Der Prediger Gabriel Rothblatt verkündet die frohe Botschaft unter den Kirchengängern als unverrückbare Selbstverständlichkeit: «Technologie wird uns unsterblich machen». Dass in einer Kirche der technologische Fortschritt gepredigt wird, mag zutiefst amerikanisch anmuten.
Doch hinter der Überzeugung des US-Amerikaners Rothblatt steht eine weltweite Bewegung, die auch jenseits von Altar und Weihwasser an die digitale Unsterblichkeit glaubt. Diejenige der Transhumanisten. Transhumanisten glauben, dass die Verschmelzung von Mensch und Maschine in eine bessere Zukunft führt.
Persönlicher Denkschatz im Roboter verewigt
Ihr Traum ist es, eine digitale Kopie unseres Bewusstseins zu erstellen und dieser Kopie eine Form zu geben. Dieses digitale Ich kann ein animiertes Bild sein, einen Charakter im Metaversum oder gar nur ein Textprogramm.
In Perfektion allerdings, würde das digitale Bewusstsein in einem Roboter stecken, der uns zum Verwechseln ähnlich ist. Es wäre der perfekte Avatar, der gleich denkt und redet sowie dieselben Erinnerungen teilt. Und dazu noch unsterblich ist.
Digitale Unsterblichkeit als Geschäftsmodell
Doch wozu das? Menschen mit Sendungsbewusstsein wie der amerikanische Spiritualist Deepak Chopra wollen sich so für die Nachwelt erhalten. Er hat sich bereits eine digitale Animation programmieren lassen. Sein Avatar soll schon zu seiner Lebzeit mit Smartphone-Nutzern kommunizieren. Als Animation mit künstlicher Intelligenz, welche Lebensweisheiten von sich gibt und Meditationen leiten soll.
Dahinter steckt wohl das Ziel, dass das digitale Double von Chopra einen Teil seiner heutigen Arbeit übernehmen. Es lässt sich kaum leugnen, dass es sich dabei um ein Geschäftsmodell handelt.
Roboter mit Hirn
Forschende hingegen treibt die Neugier an, wie wir als Mensch funktionieren. Wie unser Hirn Erinnerungen speichert und abruft. Wie aus all unseren Erlebnissen ein Bewusstsein entsteht.

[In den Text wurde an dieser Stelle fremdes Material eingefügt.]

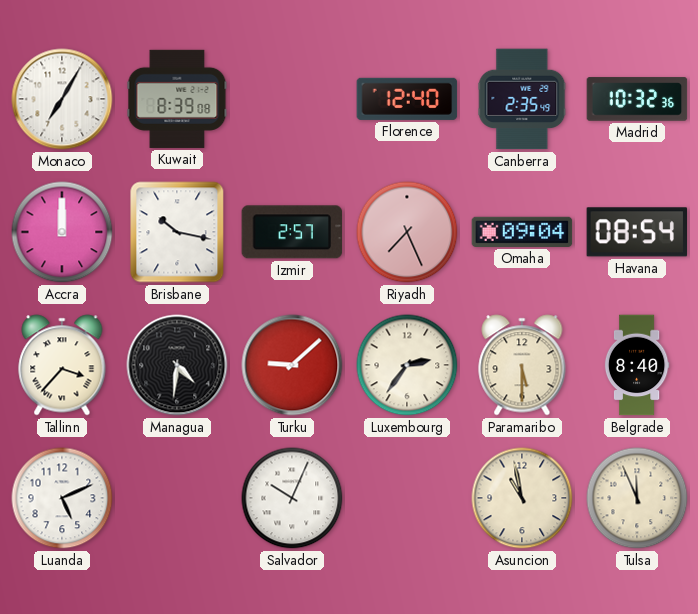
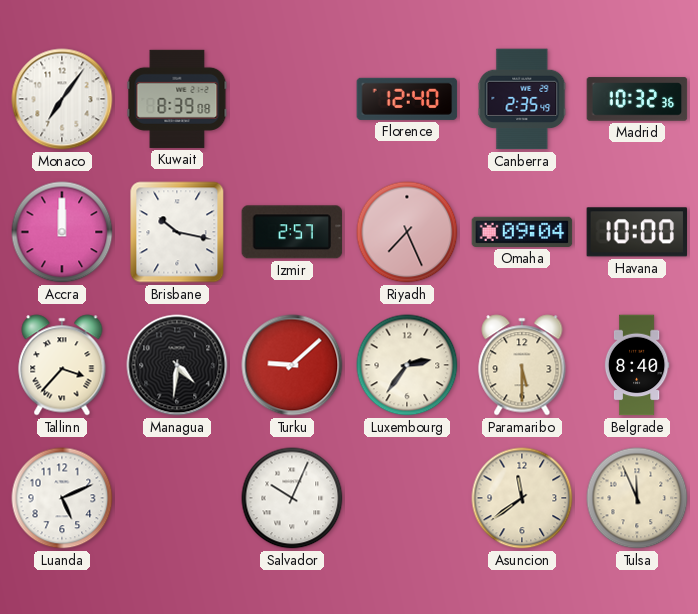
Monaco: 7:05 -> 7:06
Havana: 08:54 -> 10:00
Asuncion: 10:58 -> 11:39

Wie ein Roboter Emotionen transportieren kann, damit wir statt dem Roboter einen Menschen sehen.
Der Hirnforscher Alysson Muotri, Leiter des UC San Diego Stammzellen-Programmes, hat in einem aufsehenerregenden Experiment die Grenzen zwischen Mensch und Maschine verwischt. In der Petrischale züchtete er menschliche Hirnzellen und liess sie zu sogenannten Organoiden entwickeln. Das sind Zellverbände, die in diesem Fall über elektrische Signale miteinander kommunizieren. Diese Signale verband er mit einem Roboter mit vier Beinen, worauf dieser selbstständig gehen konnte.
Unsterblich – zumindest teilweise
Wohin Selbstverwirklichung, Geschäftssinn, wissenschaftliche Neugier oder religiöse Wunschvorstellungen führen, ist umstritten. Viele Forschende zweifeln daran, dass wir unser Bewusstsein je eins zu eins kopieren können.
Möglich aber, dass wir unseren Nachfahren nicht nur als Foto oder Video erscheinen werden, sondern ganz selbstverständlich als Animation mit unserer eigenen Stimme und unseren eigenen Erinnerungen. Zumindest ein Stück weit digital unsterblich.